Not enough people care to use cut rate hardware that actually conforms to the 'wholly open' philosophy. Even Stallman couldn't maintain using fully open hardware. He had to switch to a Thinkpad with Coreboot.
People have expectations when using devices as complex as a phone or laptop to where, compared to even a desktop with Linux, having a smartphone that is fully open comes with serious drawbacks.
You could always get a LibrePhone or a Pinephone but you probably won't enjoy the experience.
it doesn't have to be "cut rate". I left the specs/price point open for that reason. But indeed thinking of it as a tool, not as a trend-following gadget with 12 cameras and the screen size of a laptop.
Just interested to see whether this approach is viable.
Spoiler alert: It's not. The better SOCs end up becoming more proprietary because it's the companies' own implementations that make them perform better. That leads to proprietary drivers/software.

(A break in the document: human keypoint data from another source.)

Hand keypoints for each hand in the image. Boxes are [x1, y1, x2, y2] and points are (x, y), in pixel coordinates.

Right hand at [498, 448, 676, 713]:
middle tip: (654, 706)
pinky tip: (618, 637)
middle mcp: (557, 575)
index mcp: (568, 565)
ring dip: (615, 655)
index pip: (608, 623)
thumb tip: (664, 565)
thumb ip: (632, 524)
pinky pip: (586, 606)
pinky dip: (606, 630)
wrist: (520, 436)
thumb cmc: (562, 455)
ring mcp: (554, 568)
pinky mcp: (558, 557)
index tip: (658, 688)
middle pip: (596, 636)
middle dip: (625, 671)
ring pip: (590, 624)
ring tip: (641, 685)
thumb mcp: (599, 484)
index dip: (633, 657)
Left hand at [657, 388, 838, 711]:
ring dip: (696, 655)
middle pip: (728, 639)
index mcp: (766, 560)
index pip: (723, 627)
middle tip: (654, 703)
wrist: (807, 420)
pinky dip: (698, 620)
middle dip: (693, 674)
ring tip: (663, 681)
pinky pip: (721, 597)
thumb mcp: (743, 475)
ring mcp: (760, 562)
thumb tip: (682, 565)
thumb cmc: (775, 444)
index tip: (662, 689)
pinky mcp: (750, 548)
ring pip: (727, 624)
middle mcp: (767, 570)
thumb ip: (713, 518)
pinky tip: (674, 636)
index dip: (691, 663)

Because we don't really know how much hardware costs anymore. Most hardware you buy is subsidized in one way or another through data collection, from phones to TVs. Building stuff is very capital intensive, and the world changes very rapidly. And most people don't really care about data collection because they don't understand the consequences, or they don't care at all (which I find baffling). This means you'll be always facing cheaper competition. It's very hard to keep a company like that afloat.

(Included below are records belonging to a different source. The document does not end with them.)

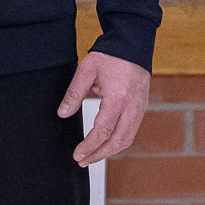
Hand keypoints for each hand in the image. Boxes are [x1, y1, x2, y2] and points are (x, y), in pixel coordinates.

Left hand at [58, 51, 151, 165]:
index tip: (78, 155)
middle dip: (99, 154)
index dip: (89, 146)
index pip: (103, 131)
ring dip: (110, 151)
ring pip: (127, 139)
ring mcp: (140, 108)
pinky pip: (132, 131)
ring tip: (93, 156)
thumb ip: (74, 93)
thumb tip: (62, 113)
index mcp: (118, 98)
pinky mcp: (142, 107)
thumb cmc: (111, 55)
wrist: (133, 44)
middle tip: (83, 160)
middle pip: (118, 141)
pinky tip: (107, 143)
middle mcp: (133, 106)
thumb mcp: (86, 70)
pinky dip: (119, 141)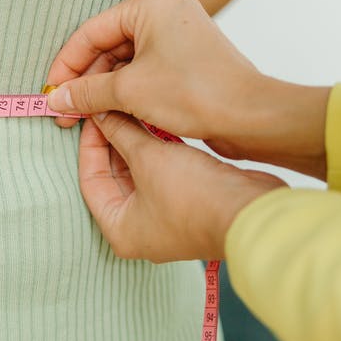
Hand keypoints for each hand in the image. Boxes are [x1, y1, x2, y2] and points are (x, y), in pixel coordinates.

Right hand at [45, 0, 331, 176]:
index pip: (90, 33)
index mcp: (149, 3)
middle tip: (67, 112)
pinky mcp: (188, 56)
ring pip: (126, 59)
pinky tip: (113, 114)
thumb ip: (87, 92)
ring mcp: (179, 33)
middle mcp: (165, 9)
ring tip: (87, 117)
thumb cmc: (199, 93)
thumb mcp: (130, 91)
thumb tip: (58, 99)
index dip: (66, 66)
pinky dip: (128, 90)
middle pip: (108, 45)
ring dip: (106, 89)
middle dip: (86, 80)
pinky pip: (146, 68)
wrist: (251, 115)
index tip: (51, 94)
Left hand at [79, 111, 285, 262]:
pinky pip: (163, 174)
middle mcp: (140, 230)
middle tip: (110, 109)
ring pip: (140, 174)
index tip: (93, 115)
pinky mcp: (189, 205)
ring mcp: (166, 219)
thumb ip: (122, 133)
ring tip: (131, 110)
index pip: (90, 181)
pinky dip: (158, 151)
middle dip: (114, 142)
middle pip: (114, 177)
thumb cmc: (195, 196)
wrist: (250, 210)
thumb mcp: (149, 157)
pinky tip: (156, 125)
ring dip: (137, 144)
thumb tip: (102, 113)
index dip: (89, 144)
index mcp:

Incidentaly, I don't buy the "people don't care" argument. First of all, people do care. There is massive legislation in the EU (which represents half a billion people) towards data privacy. They are not freaks - well informed people obviously care about privacy. This touches also companies / commercial privacy and states (data sovereignty etc). But it is true that large numbers around the world are dazed and confused ("don't care") as nobody credible (and holding a large mouthpiece) is actually warning them.
But if you are right and its not viable (e.g why did blackberry not survive given companies at least should appreciate privacy) it is a baffling state to have degenerated into.
A lot of very informed people do really sincerely not care. A coworker of mine (IT professional) literally told me that the fact that his phone is constantly tracking him and that he could show me his whereabouts during the last week/month on google maps was a feature.
A lot of people really, truly don’t care. Is as baffling to me as it is to you.
it's true that you can't easily buy stuff online while on the move, but _life_ is happening outside and without a phone.